* [Extracted records]:
# # # # # # #
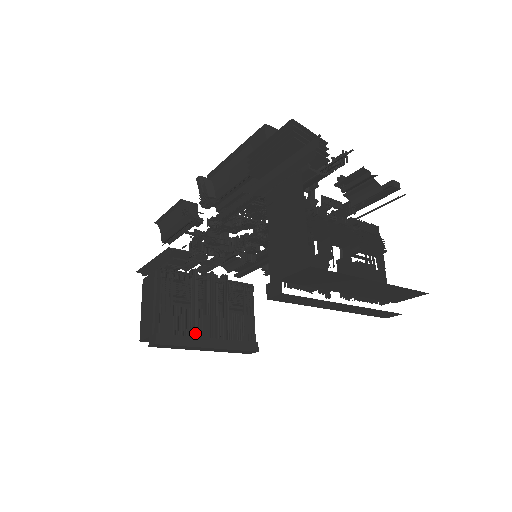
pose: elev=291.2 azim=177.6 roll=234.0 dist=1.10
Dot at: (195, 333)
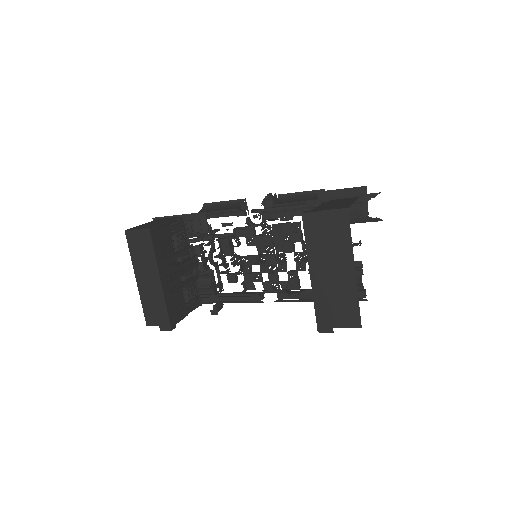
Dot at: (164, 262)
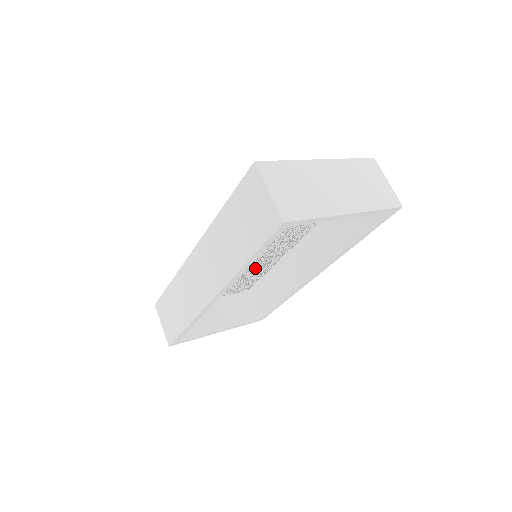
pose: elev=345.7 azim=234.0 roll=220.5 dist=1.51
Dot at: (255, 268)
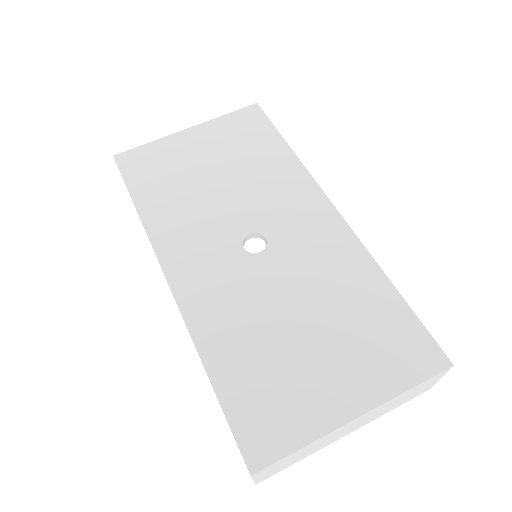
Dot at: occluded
# # # # # # #
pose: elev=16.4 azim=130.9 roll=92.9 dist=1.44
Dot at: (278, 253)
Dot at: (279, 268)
# # # # # # #
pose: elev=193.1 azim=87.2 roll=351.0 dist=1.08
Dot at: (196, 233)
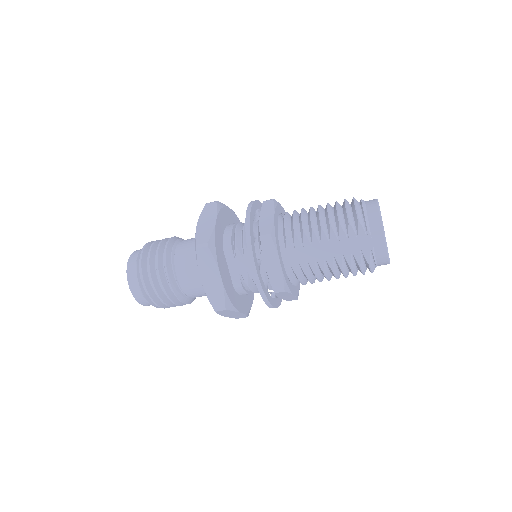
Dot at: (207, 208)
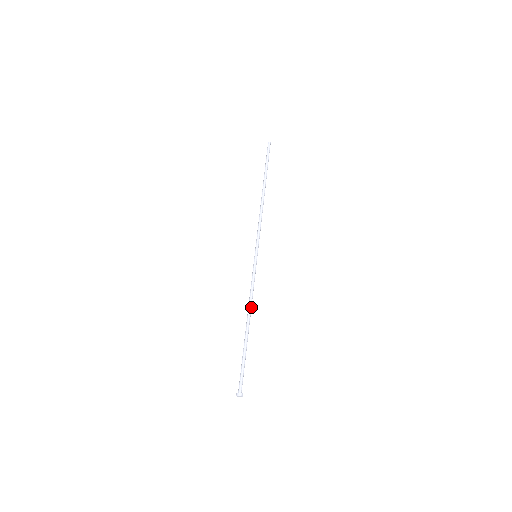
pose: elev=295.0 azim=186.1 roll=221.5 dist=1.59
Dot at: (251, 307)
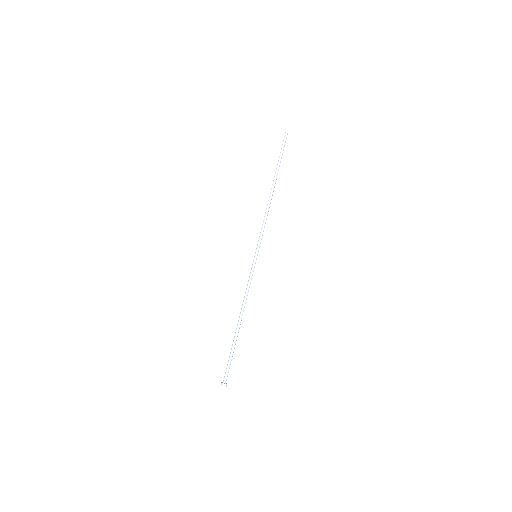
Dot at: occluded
# # # # # # #
Identify every line in the entries above that contains the string "azim", and copy each of those lines. Case counts.

* [Result for this task]:
pose: elev=291.2 azim=177.6 roll=234.0 dist=1.10
pose: elev=345.7 azim=234.0 roll=220.5 dist=1.51
pose: elev=16.4 azim=130.9 roll=92.9 dist=1.44
pose: elev=193.1 azim=87.2 roll=351.0 dist=1.08
pose: elev=295.0 azim=186.1 roll=221.5 dist=1.59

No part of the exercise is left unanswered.